**Directions**
Copy out the text of every item below word for word, and leave the pictures out of your answer.

**Supplied data**
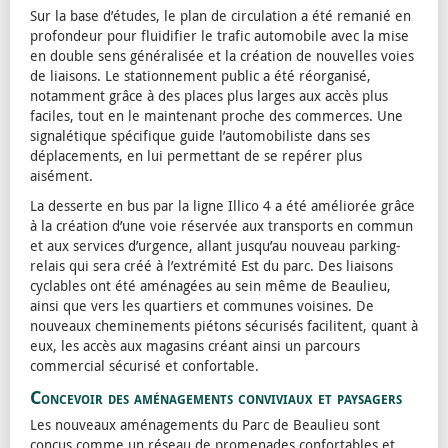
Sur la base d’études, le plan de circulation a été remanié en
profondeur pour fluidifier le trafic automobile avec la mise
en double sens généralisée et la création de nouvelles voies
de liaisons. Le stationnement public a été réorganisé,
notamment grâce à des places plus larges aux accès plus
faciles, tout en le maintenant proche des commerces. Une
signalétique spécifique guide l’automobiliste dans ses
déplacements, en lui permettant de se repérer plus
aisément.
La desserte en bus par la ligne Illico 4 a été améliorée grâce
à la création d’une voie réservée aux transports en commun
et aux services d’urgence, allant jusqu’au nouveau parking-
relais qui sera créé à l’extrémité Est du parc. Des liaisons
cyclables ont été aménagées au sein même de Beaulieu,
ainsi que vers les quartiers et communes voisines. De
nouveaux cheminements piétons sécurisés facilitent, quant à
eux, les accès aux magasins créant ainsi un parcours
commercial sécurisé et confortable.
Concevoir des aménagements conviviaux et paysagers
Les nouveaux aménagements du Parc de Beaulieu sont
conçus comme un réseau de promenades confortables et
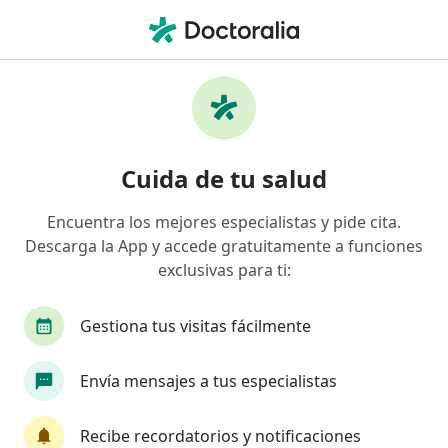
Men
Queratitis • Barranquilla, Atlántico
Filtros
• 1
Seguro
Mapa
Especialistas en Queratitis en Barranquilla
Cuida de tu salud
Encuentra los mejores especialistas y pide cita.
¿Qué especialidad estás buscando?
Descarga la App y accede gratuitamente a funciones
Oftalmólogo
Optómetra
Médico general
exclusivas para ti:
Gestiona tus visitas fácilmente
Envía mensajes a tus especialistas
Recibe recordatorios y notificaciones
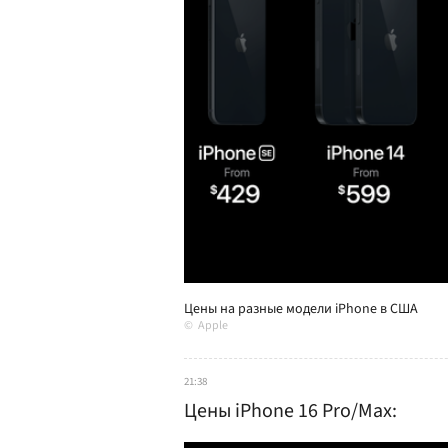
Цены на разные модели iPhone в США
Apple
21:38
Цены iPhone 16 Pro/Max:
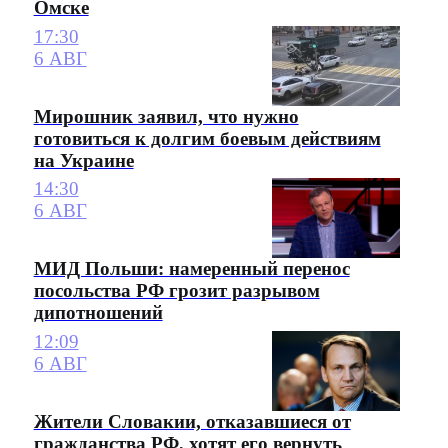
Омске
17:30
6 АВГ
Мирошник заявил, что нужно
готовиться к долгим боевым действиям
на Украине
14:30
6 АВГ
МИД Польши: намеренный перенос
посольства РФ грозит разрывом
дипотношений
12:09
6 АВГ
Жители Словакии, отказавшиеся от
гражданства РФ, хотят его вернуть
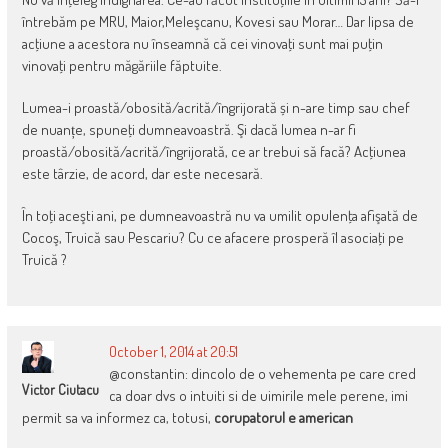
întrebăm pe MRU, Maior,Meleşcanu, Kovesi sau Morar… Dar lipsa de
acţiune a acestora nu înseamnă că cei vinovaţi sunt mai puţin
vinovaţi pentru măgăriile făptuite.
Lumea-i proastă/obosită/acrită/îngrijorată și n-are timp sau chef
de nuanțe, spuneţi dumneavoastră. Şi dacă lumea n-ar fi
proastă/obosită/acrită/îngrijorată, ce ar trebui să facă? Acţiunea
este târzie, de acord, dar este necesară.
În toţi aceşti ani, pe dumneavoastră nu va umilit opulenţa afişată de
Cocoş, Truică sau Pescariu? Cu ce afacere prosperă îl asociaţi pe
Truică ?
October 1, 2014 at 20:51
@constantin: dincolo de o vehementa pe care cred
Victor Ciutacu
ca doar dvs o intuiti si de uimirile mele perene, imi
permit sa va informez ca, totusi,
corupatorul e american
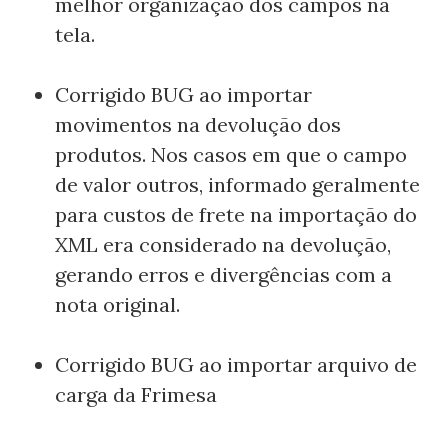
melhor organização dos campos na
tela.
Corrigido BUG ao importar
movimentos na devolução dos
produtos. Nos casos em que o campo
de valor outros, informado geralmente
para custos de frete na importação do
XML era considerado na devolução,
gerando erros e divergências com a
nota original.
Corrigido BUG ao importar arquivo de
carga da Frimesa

**Task answer**
Sur la base d’études, le plan de circulation a été remanié en
profondeur pour fluidifier le trafic automobile avec la mise
en double sens généralisée et la création de nouvelles voies
de liaisons. Le stationnement public a été réorganisé,
notamment grâce à des places plus larges aux accès plus
faciles, tout en le maintenant proche des commerces. Une
signalétique spécifique guide l’automobiliste dans ses
déplacements, en lui permettant de se repérer plus
aisément.
La desserte en bus par la ligne Illico 4 a été améliorée grâce
à la création d’une voie réservée aux transports en commun
et aux services d’urgence, allant jusqu’au nouveau parking-
relais qui sera créé à l’extrémité Est du parc. Des liaisons
cyclables ont été aménagées au sein même de Beaulieu,
ainsi que vers les quartiers et communes voisines. De
nouveaux cheminements piétons sécurisés facilitent, quant à
eux, les accès aux magasins créant ainsi un parcours
commercial sécurisé et confortable.
Concevoir des aménagements conviviaux et paysagers
Les nouveaux aménagements du Parc de Beaulieu sont
conçus comme un réseau de promenades confortables et
Men
Queratitis • Barranquilla, Atlántico
Filtros
• 1
Seguro
Mapa
Especialistas en Queratitis en Barranquilla
Cuida de tu salud
Encuentra los mejores especialistas y pide cita.
¿Qué especialidad estás buscando?
Descarga la App y accede gratuitamente a funciones
Oftalmólogo
Optómetra
Médico general
exclusivas para ti:
Gestiona tus visitas fácilmente
Envía mensajes a tus especialistas
Recibe recordatorios y notificaciones
Цены на разные модели iPhone в США
Apple
21:38
Цены iPhone 16 Pro/Max:
Омске
17:30
6 АВГ
Мирошник заявил, что нужно
готовиться к долгим боевым действиям
на Украине
14:30
6 АВГ
МИД Польши: намеренный перенос
посольства РФ грозит разрывом
дипотношений
12:09
6 АВГ
Жители Словакии, отказавшиеся от
гражданства РФ, хотят его вернуть
întrebăm pe MRU, Maior,Meleşcanu, Kovesi sau Morar… Dar lipsa de
acţiune a acestora nu înseamnă că cei vinovaţi sunt mai puţin
vinovaţi pentru măgăriile făptuite.
Lumea-i proastă/obosită/acrită/îngrijorată și n-are timp sau chef
de nuanțe, spuneţi dumneavoastră. Şi dacă lumea n-ar fi
proastă/obosită/acrită/îngrijorată, ce ar trebui să facă? Acţiunea
este târzie, de acord, dar este necesară.
În toţi aceşti ani, pe dumneavoastră nu va umilit opulenţa afişată de
Cocoş, Truică sau Pescariu? Cu ce afacere prosperă îl asociaţi pe
Truică ?
October 1, 2014 at 20:51
@constantin: dincolo de o vehementa pe care cred
Victor Ciutacu
ca doar dvs o intuiti si de uimirile mele perene, imi
permit sa va informez ca, totusi,
corupatorul e american
melhor organização dos campos na
tela.
Corrigido BUG ao importar
movimentos na devolução dos
produtos. Nos casos em que o campo
de valor outros, informado geralmente
para custos de frete na importação do
XML era considerado na devolução,
gerando erros e divergências com a
nota original.
Corrigido BUG ao importar arquivo de
carga da Frimesa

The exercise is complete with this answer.